**What the task requires:**
Look through the records below for the line with "Manipulation of gateway configuration options, owner: none" and the line with "More than one payment gateway in one plugin, owner: David", then return those lines and all lines between, exactly.

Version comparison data
* * * *
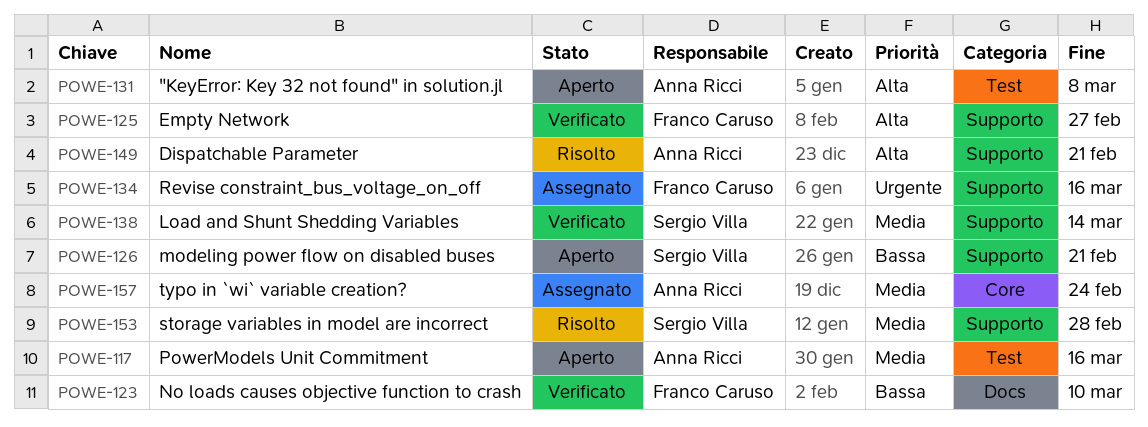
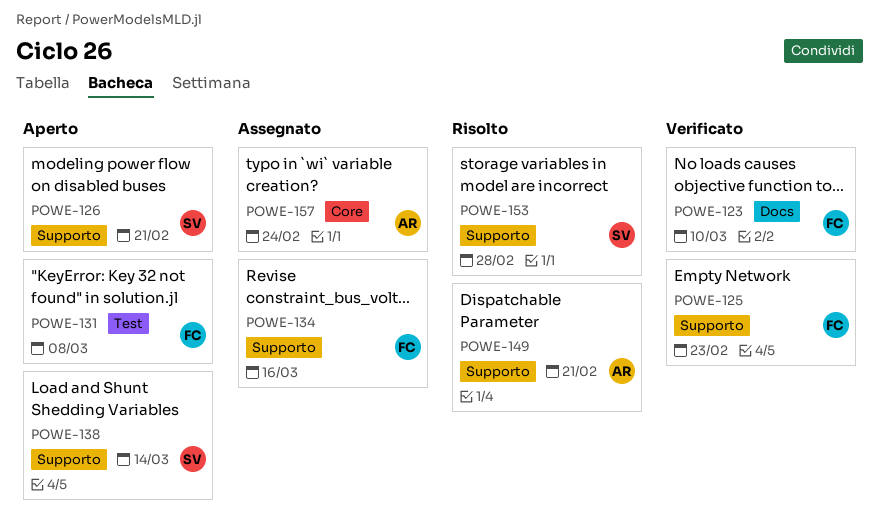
POWE-117: present -> none
POWE-125, due: Feb 27 -> Feb 23
POWE-131, owner: Anna Ricci -> Franco Caruso
POWE-138, status: Verificato -> Aperto

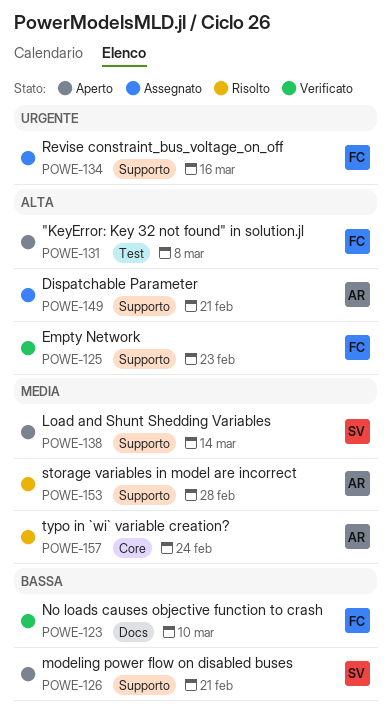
POWE-149, status: Risolto -> Assegnato
POWE-153, owner: SV -> AR
POWE-157, status: Assegnato -> Risolto

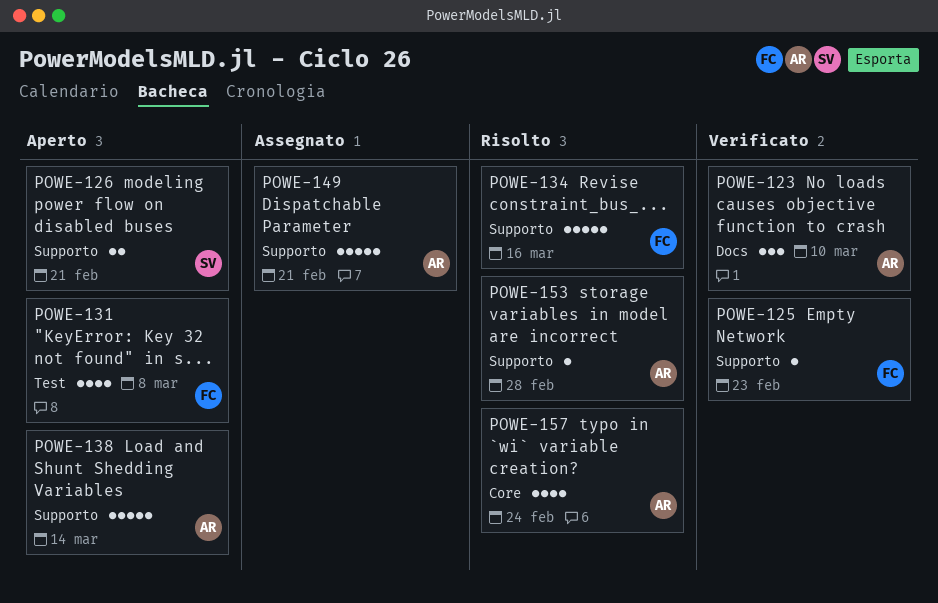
POWE-123, owner: FC -> AR
POWE-134, status: Assegnato -> Risolto
POWE-138, owner: SV -> AR

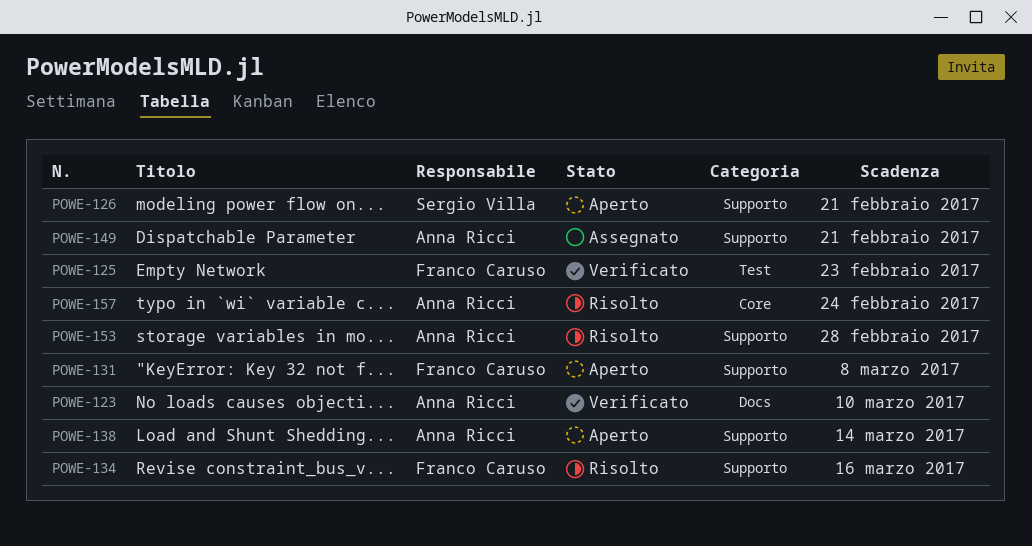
POWE-125, label: Supporto -> Test
POWE-131, label: Test -> Supporto

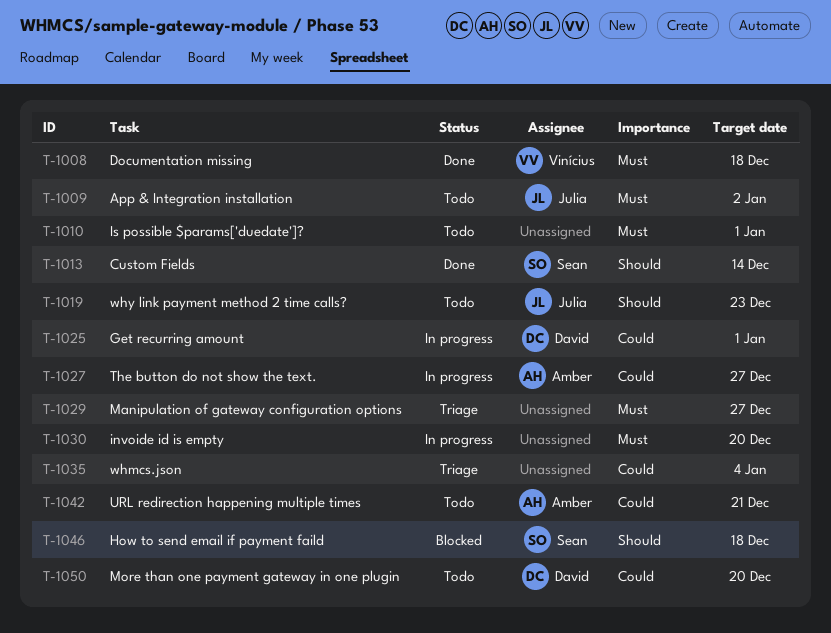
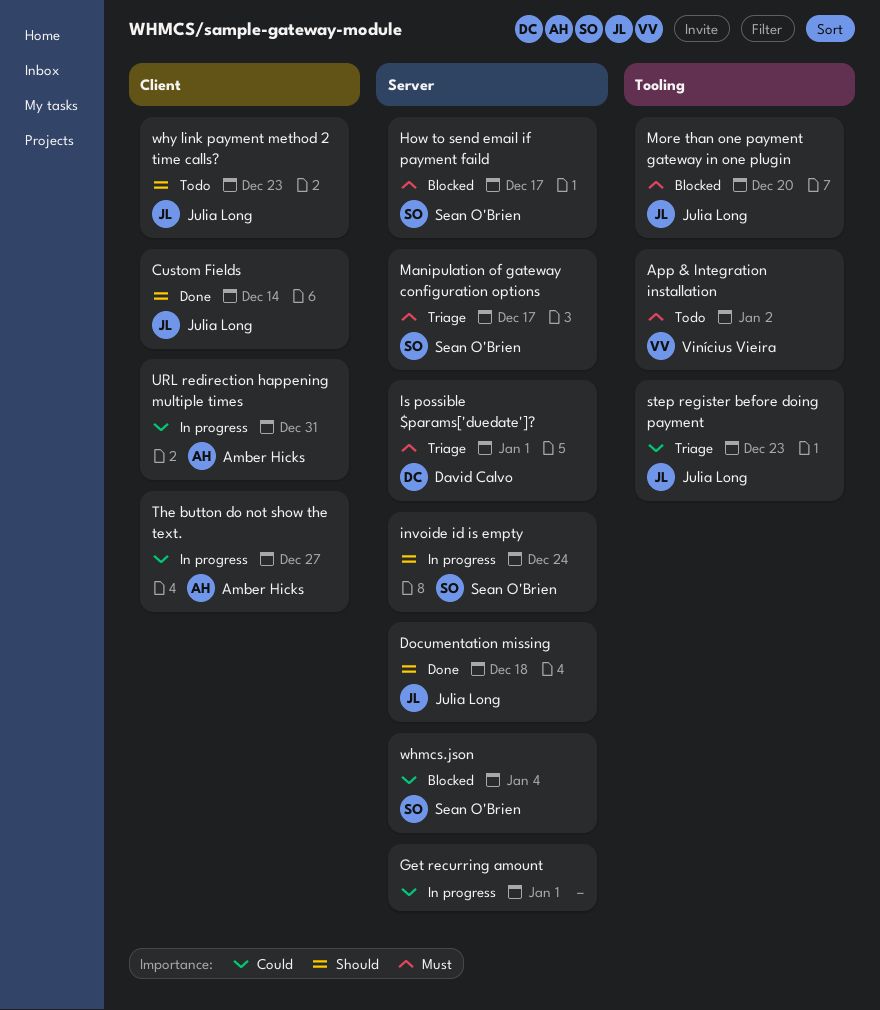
App & Integration installation, owner: Julia Long -> Vinícius Vieira
Custom Fields, owner: Sean O'Brien -> Julia Long
Documentation missing, owner: Vinícius Vieira -> Julia Long
Documentation missing, priority: Must -> Should
Get recurring amount, owner: David Calvo -> none
How to send email if payment faild, priority: Should -> Must
How to send email if payment faild, due: Dec 18 -> Dec 17
invoide id is empty, owner: none -> Sean O'Brien
invoide id is empty, priority: Must -> Should
invoide id is empty, due: Dec 20 -> Dec 24
Is possible $params['duedate']?, status: Todo -> Triage
Is possible $params['duedate']?, owner: none -> David Calvo
Manipulation of gateway configuration options, owner: none -> Sean O'Brien
Manipulation of gateway configuration options, due: Dec 27 -> Dec 17
More than one payment gateway in one plugin, status: Todo -> Blocked
More than one payment gateway in one plugin, owner: David Calvo -> Julia Long
More than one payment gateway in one plugin, priority: Could -> Must
step register before doing payment: none -> present
URL redirection happening multiple times, status: Todo -> In progress
URL redirection happening multiple times, due: Dec 21 -> Dec 31
whmcs.json, status: Triage -> Blocked
whmcs.json, owner: none -> Sean O'Brien

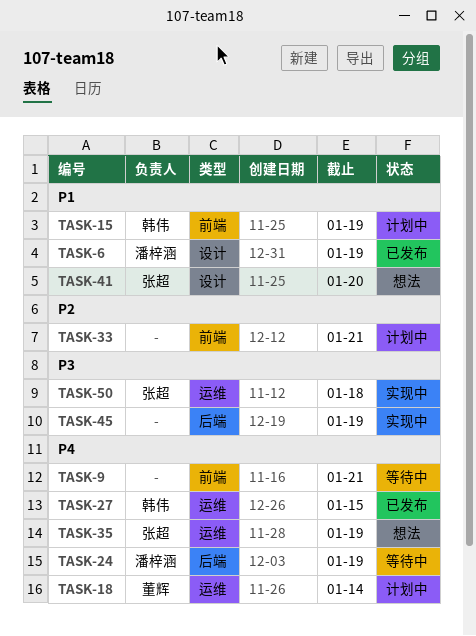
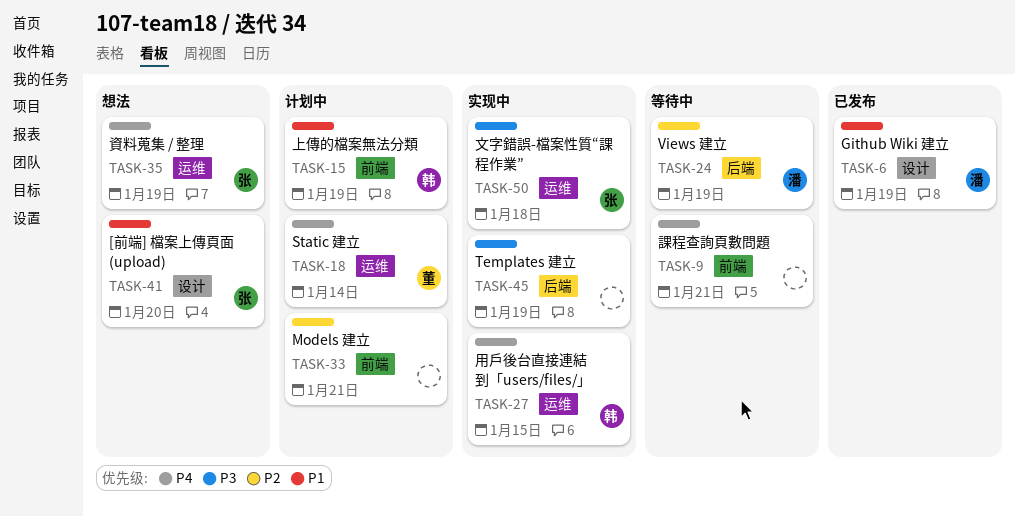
TASK-24, priority: P4 -> P2
TASK-27, status: 已发布 -> 实现中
* * * *
**Answer box:**
Manipulation of gateway configuration options, owner: none -> Sean O'Brien
Manipulation of gateway configuration options, due: Dec 27 -> Dec 17
More than one payment gateway in one plugin, status: Todo -> Blocked
More than one payment gateway in one plugin, owner: David Calvo -> Julia Long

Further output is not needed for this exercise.